The Boston Globe and The Sports Museum have teamed up to provide occasional looks back at the good old days of Boston sports, featuring the responses to prompts posted on the museum’s Facebook page from Rusty Sullivan, the museum’s executive director.
On June 9, 1946, Ted Williams hit a mammoth home run into the Fenway bleachers, landing way up in Section 42 and breaking the straw hat of one Mr. Joseph Boucher. The blast continues to be celebrated today with the famous red seat. It was a vintage Ted moment and a great home run, for sure. What are some of your favorite home runs in Boston Red Sox history — and why?
▪ Tony C on two Opening Days. A home run in his first Fenway Park at-bat in 1964 and a home run in Baltimore in his comeback season in 1969. Both were remarkable.
▪ Who could forget Pudge Fisk’s walkoff home run in Game 6 against the Reds in the 1975 World Series?
▪ Fisk, Game 6, 1975 World Series; Don Baylor and Dave Henderson, Game 5, 1986 ALCS.
▪ Fisk Game 6, Ortiz ’04, Mookie’s 13-pitch grand slam.
▪ Of those I’ve seen live, five stand out: Bernie Carbo and Carlton Fisk vs. the Reds in ’75 World Series, Trot Nixon vs. Oakland in 2003 ALDS; J.D. Drew (grand slam) vs. Cleveland in 2007 ALCS; and David Ortiz (grand slam) vs. Detroit in 2013 ALCS. Honorable mention: Saw Mark McGwire hit one onto the roof at Tiger Stadium.
▪ Watching Jim Rice’s home runs that cleared the Green Monster screen or his moon shots over the CF wall. Mark McGwire during the Home Run Derby in ’99 was also memorable. But the most amazing home run I saw was in 1977 when Dave Kingman, who had just been acquired by the Yankees, hit a ball off of Reggie Cleveland that went over the left-field light tower into the night.
▪ In terms of the longest I’ve seen, I’ve been at two three-home run games at Fenway, Rice in 1977 and McGwire in 1995. Each of them hit titanic shots.

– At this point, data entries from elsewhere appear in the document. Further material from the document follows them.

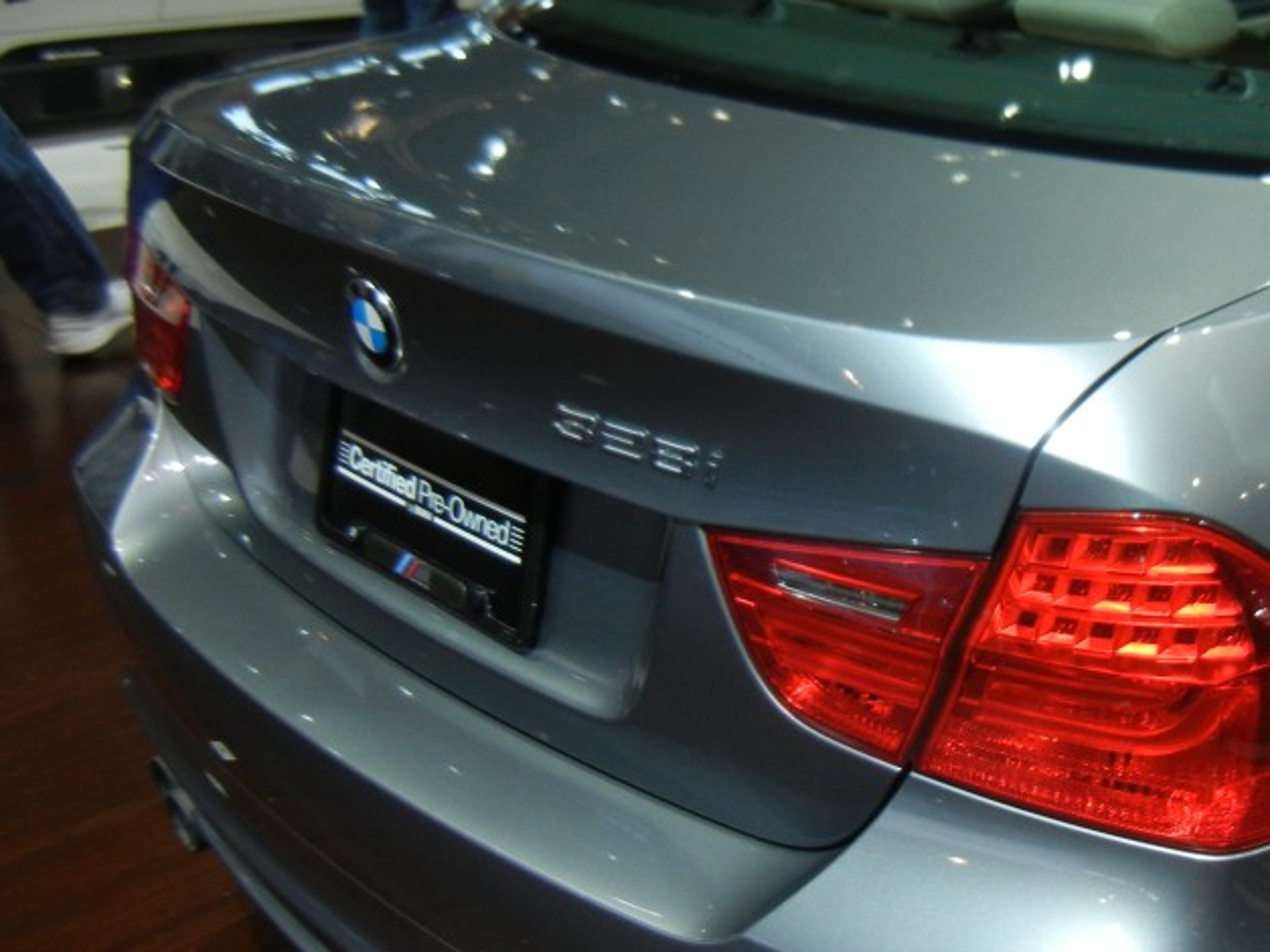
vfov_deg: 29.7
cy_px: 462
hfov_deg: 37.5
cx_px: 1023
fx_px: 1797
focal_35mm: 49
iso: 219
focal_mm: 5.4
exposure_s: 1/57.5
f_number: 3.5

Rice’s second home run was a line drive that was still rising when it barely cleared the top of the screen in left-center. McGwire’s third landed at the back of the parking deck across the street. That one was probably the longest I’ve seen.
As for most important, though, I witnessed Mark Bellhorn’s game-winner off the foul pole in Game 1 of the 2004 World Series. I also feel privileged to have seen Hank Aaron (of the Brewers) homer against the Yankees in Shea Stadium in 1975, even though I was sitting in the top deck.
▪ How about the shot Bo Jackson hit? It hit the bricks in the bleachers above the seat a bit left of center.
▪ Fenway was fun before the wind was suppressed by the .406 Club. Now it’s more a doubles or triples park.
▪ Who else (as a lifelong Dodgers fan) — Gibby!! By the way, my season tickets to the Sox were in Section 42 (Row 25) and I would marvel at that red seat every time I went to a game.
▪ The greatest hitter of all time .406.
▪ Ted Williams . . . The best that ever was.